Mein Gehirn arbeitet ununterbrochen: Es kreiert, analysiert, phantasiert, es denkt ununterbrochen in rastlosen Kreisen. Meine Psychiaterin diagnostizierte mir immer wieder einen hohen IQ, ADHS und Depressionen und anderen Kram; aber ich glaube, das sind nur grobe Reduktionen, die gerade mal die quantifizierbaren Symptome umfassen. Es steckt mehr dahinter.  Das Gehirn eines Kreativen,  also auch das eines Schriftstellers, reagiert sehr intensiv auf Reize. Es steht stetig unter Strom, denn die Welten in mir und die um mich herum stimulieren mich ununterbrochen mit ihren Wunder und Schrecken zu stark, als das ich sie ignorieren könnte.

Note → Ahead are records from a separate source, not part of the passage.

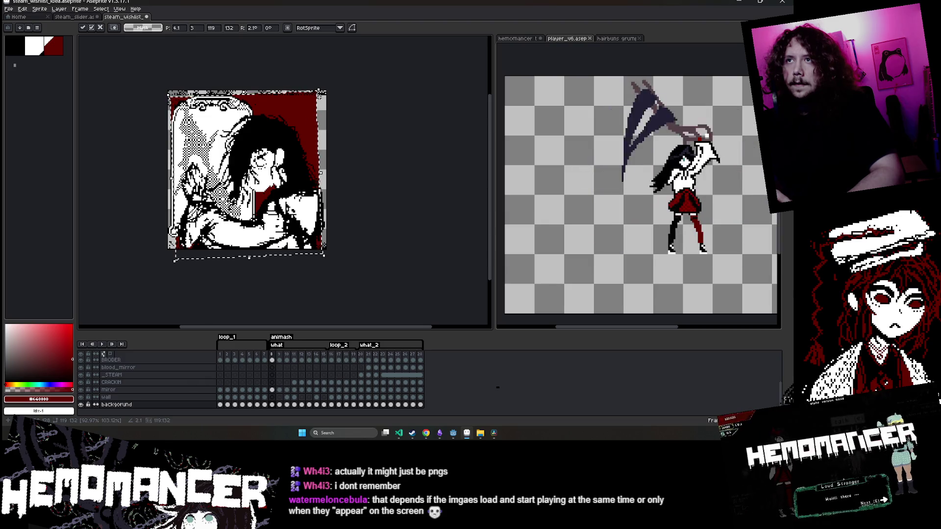
left_click_drag(326, 92, 328, 94)
key("ctrl+z")
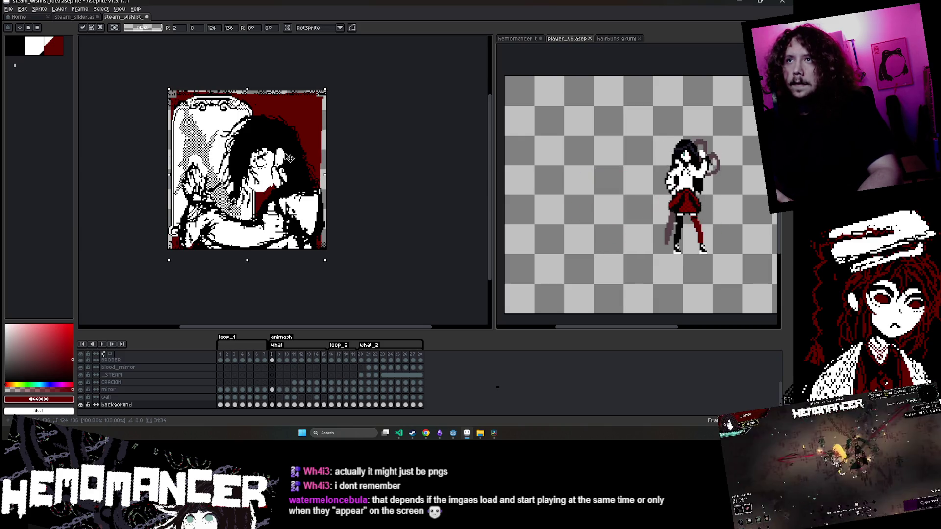
key("Return")
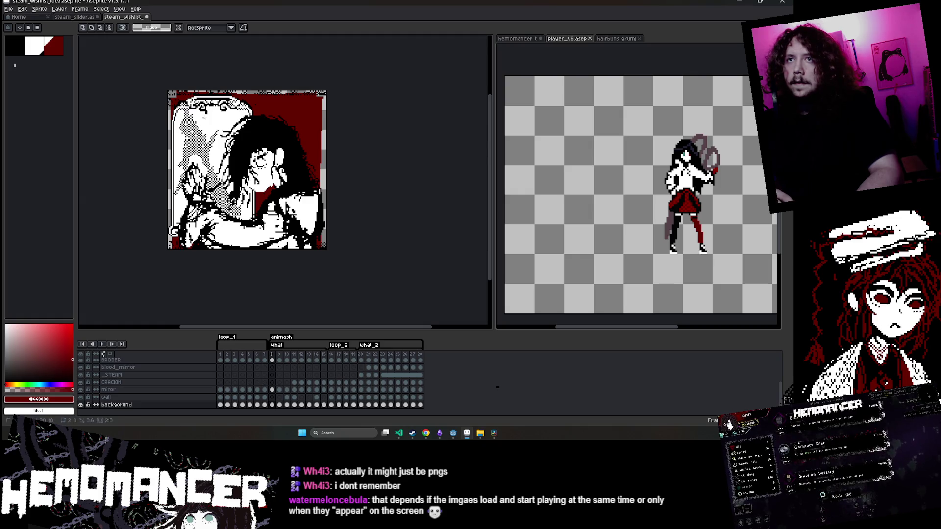
key("ctrl+t")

Das stetig Nachdenken trägt auch reiche Früchte; Schlagkraft bei Debatten, ein Arsenal an Argumenten, ein differenzierendes Weltbild, ein zyklopischer Berg an selbstgeschriebenen Romanen, Briefen, Gedichten, Essays, Betrachtungen und Aphorismen; ein Plan A, B, C, D, E, F und G für jede mögliche und unmögliche Situation.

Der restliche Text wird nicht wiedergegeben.